### PROBLEM SET
1. In the page below on pesticides in the environment, rewrite the paragraph beginning "Adsorption is the binding" as a short bulleted list that keeps its main facts.
2. In the page below on pesticides in the environment, list every process named as a form of transfer that moves a pesticide away from the target site.
3. From the page below on pesticides in the environment, duplicate the part that opens with the words containing "Each of these" and closes with "soils high in clay or organic matter.".

Ministry of Agriculture

Environmental Protection

Environmental Fate

What Happens to Pesticides

When a pesticide is released into the environment many things happen to it. Sometimes what happens is beneficial. For example, the leaching of some herbicides into the root zone can give you better weed control.

Sometimes, releasing pesticides into the environment can be harmful, as not all of the applied chemical reaches the target site. For example, runoff can move a herbicide away from target weeds. The chemical is wasted, weed control is reduced, and there is more chance of damaging other plants and polluting soil and water. Or some of the pesticide may drift downwind and outside of the intended application site.

Many processes affect what happens to pesticides in the environment. These processes include adsorption, transfer, breakdown and degradation. Transfer includes processes that move the pesticide away from the target site. These include volatilization, spray drift, runoff, leaching, absorption and crop removal.

Each of these processes is explained in the following sections.

Environmental degradation of pesticides
Transfer Processes

Adsorption is the binding of pesticides to soil particles. The amount a pesticide is adsorbed to the soil varies with the type of pesticide, soil, moisture, soil pH, and soil texture. Pesticides are strongly adsorbed to soils that are high in clay or organic matter. They are not as strongly adsorbed to sandy soils.

Most soil-bound pesticides are less likely to give off vapours or leach through the soil. They are also less easily taken up by plants. For this reason you may require the higher rate listed on the pesticide label for soils high in clay or organic matter.

Volatilization is the process of solids or liquids converting into a gas, which can move away from the initial application site. This movement is called vapour drift. Vapour drift from some herbicides can damage nearby crops.

### EXTRACTED ENTRIES
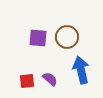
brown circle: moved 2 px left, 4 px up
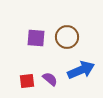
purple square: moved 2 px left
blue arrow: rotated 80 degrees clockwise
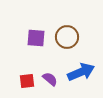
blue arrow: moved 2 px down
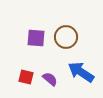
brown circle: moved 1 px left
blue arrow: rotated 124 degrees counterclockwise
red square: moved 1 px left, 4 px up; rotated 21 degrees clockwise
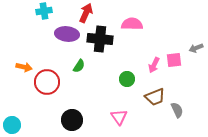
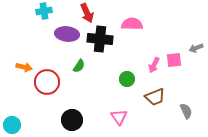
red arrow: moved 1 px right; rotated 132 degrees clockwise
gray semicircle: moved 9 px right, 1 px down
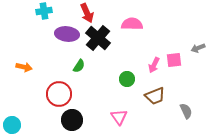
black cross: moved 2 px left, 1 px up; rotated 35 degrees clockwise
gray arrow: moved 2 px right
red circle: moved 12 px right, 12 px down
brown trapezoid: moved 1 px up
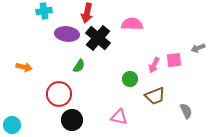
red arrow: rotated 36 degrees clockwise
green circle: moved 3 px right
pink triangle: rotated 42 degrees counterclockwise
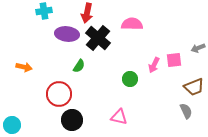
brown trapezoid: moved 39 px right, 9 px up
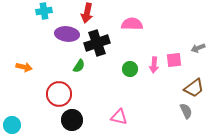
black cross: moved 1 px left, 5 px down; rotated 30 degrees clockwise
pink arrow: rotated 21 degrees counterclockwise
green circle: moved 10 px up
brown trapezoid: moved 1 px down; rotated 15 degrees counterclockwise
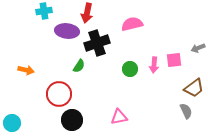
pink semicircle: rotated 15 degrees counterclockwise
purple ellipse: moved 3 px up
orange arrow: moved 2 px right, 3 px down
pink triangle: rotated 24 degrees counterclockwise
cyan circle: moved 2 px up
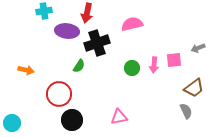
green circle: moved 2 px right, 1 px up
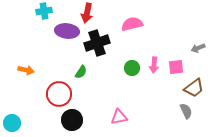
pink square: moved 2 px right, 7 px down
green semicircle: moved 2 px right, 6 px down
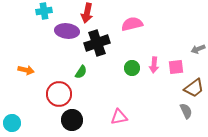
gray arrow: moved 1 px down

### COMPLETED EXERCISE
1.
- Adsorption means pesticides binding to soil particles.
- How much a pesticide is adsorbed depends on the pesticide type, soil, moisture, soil pH and soil texture.
- Soils high in clay or organic matter adsorb pesticides strongly.
- Sandy soils adsorb them less strongly.

2.
- Volatilization
- Spray drift
- Runoff
- Leaching
- Absorption
- Crop removal

3.
Each of these processes is explained in the following sections.

Environmental degradation of pesticides
Transfer Processes

Adsorption is the binding of pesticides to soil particles. The amount a pesticide is adsorbed to the soil varies with the type of pesticide, soil, moisture, soil pH, and soil texture. Pesticides are strongly adsorbed to soils that are high in clay or organic matter. They are not as strongly adsorbed to sandy soils.

Most soil-bound pesticides are less likely to give off vapours or leach through the soil. They are also less easily taken up by plants. For this reason you may require the higher rate listed on the pesticide label for soils high in clay or organic matter.